My family and I recently had an adventure day and we headed to a tree top obstacle course and zip-lining park. We had done this before, so we knew what was in store for us…. for the most part. Turns out, there was one obstacle waiting for us that we hadn’t experienced before: Leap Of Faith. You zip-line to a platform 35’ in the air, clip yourself on to a cable which will slowly lower you to the ground. All you have to do is step off.
My husband went first. He was on the ground before I got the platform. My thirteen year old daughter went next. I was on the platform with her, but I was unhooking myself and didn’t see her go. When it was my turn, I hooked myself in, checked the connections and…… I froze. I just stood there and my heart started racing. Looking down at my family below, I could not move. They were offering me words of encouragement, but I tried about 10 ten times to step off, and every time I did, a fear overwhelmed me and my mind would not let my body do it.
The adrenaline was insane. I started shaking and crying and then I heard a calm voice. It would be really perfect if I could tell you that it was my own voice, calming me down, but no. One of the guides on another platform saw me standing there, terrified. He asked me if I was okay. Through my tears I said, “No, I’m not. I need help. I can’t do it.” Another guide walked over, asked me if I was okay and I replied with the same answer. She said, in a perfect comedic delivery, “What kind of help, exactly? Would you like me to climb up and push you off?” Of course I burst out laughing, and after a few more jokes, and with her guidance, I did it. I stepped off the platform. I took the leap of faith.
You may be thinking, okay, great story, but what’s the point?

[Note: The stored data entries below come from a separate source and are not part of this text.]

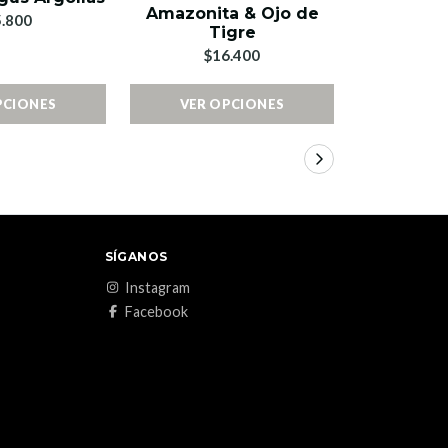
Amazonita & Ojo de
Tigre 
.800
Tigre
$1
$16.400
PCIONES
VER OPCIONES
VER 
SÍGANOS
Instagram
Facebook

The point is, the words “I can’t do it” DO NOT come out of my mouth. So, what the hell happened?? My husband and daughter were on the ground, right below me. They were telling me… “Just do it.” “You’ll be fine.” “Stop thinking about it.” When I was stuck, I had the two most important people in my life standing below me. I could see them. They were trying to support me, encourage me, and motivate me. But, it didn’t help me to move. And, all I could think was that I was disappointing them. Not until a total stranger, completely unattached to the situation came by and offered me her perspective of what was happening, did my brain process that it really would be okay and all I had to do was step off to get down.
The irony of it all did not hit me until the next day. I was dumbfounded as I realized just how much my experience mirrors that of my clients. When people are trying to make a decision, especially one perceived as risky, you may hear the words of those closest to, trying to help you, but we always allow how our decision will affect them get in our way. The longer I stood there, my fear turned into sadness as I felt I was letting them down.
My family meant well, of course, but I was ready to just climb down a ladder and give up to get the whole ordeal done. If my husband could’ve, he would’ve found a ladder for me to help me down. He would have made it easy for me and taken care of me, and I would’ve climbed down and continued on. Ah, but there was the guide. She was not about to make it easy for me, or let me off the hook. She could see the situation and knew that I had it all within me to get myself down. She challenged me with new perspectives and humor and watched me, with a smile on her face, as I did it.
Making changes and life decisions can be terrifying, but more importantly, they can be exhilarating and both are necessary from time to time to keep our lives moving forward. Having a coach does not make it easy for you to take those leaps, but a coach will make sure you always feel supported, will always remind you that you can do it and will always keep what you know is best for you as the focus.
Sometimes, you just have to take that leap of faith.